WORK INSTRUCTION: Leave no picture in, and give every entry again exactly.
*** Opening PROVIDED INFORMATION ***
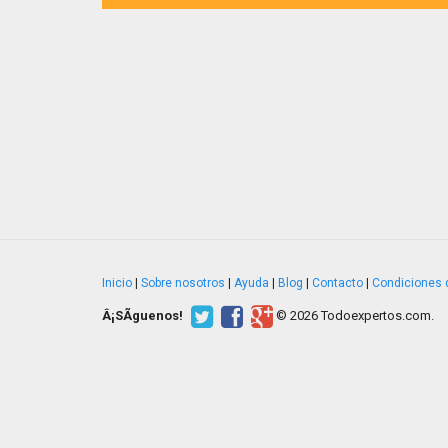
Inicio
|
Sobre nosotros
|
Ayuda
|
Blog
|
Contacto
|
Condiciones 
Â¡SÃ­guenos!
© 2026 Todoexpertos.com.
v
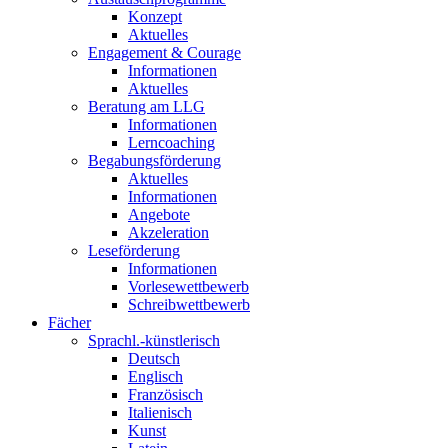
Konzept
Aktuelles
Engagement & Courage
Informationen
Aktuelles
Beratung am LLG
Informationen
Lerncoaching
Begabungsförderung
Aktuelles
Informationen
Angebote
Akzeleration
Leseförderung
Informationen
Vorlesewettbewerb
Schreibwettbewerb
Fächer
Sprachl.-künstlerisch
Deutsch
Englisch
Französisch
Italienisch
Kunst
*** Closing PROVIDED INFORMATION ***
SOLUTION TO THE PROBLEM:
Inicio
|
Sobre nosotros
|
Ayuda
|
Blog
|
Contacto
|
Condiciones 
Â¡SÃ­guenos!
© 2026 Todoexpertos.com.
v
Konzept
Aktuelles
Engagement & Courage
Informationen
Aktuelles
Beratung am LLG
Informationen
Lerncoaching
Begabungsförderung
Aktuelles
Informationen
Angebote
Akzeleration
Leseförderung
Informationen
Vorlesewettbewerb
Schreibwettbewerb
Fächer
Sprachl.-künstlerisch
Deutsch
Englisch
Französisch
Italienisch
Kunst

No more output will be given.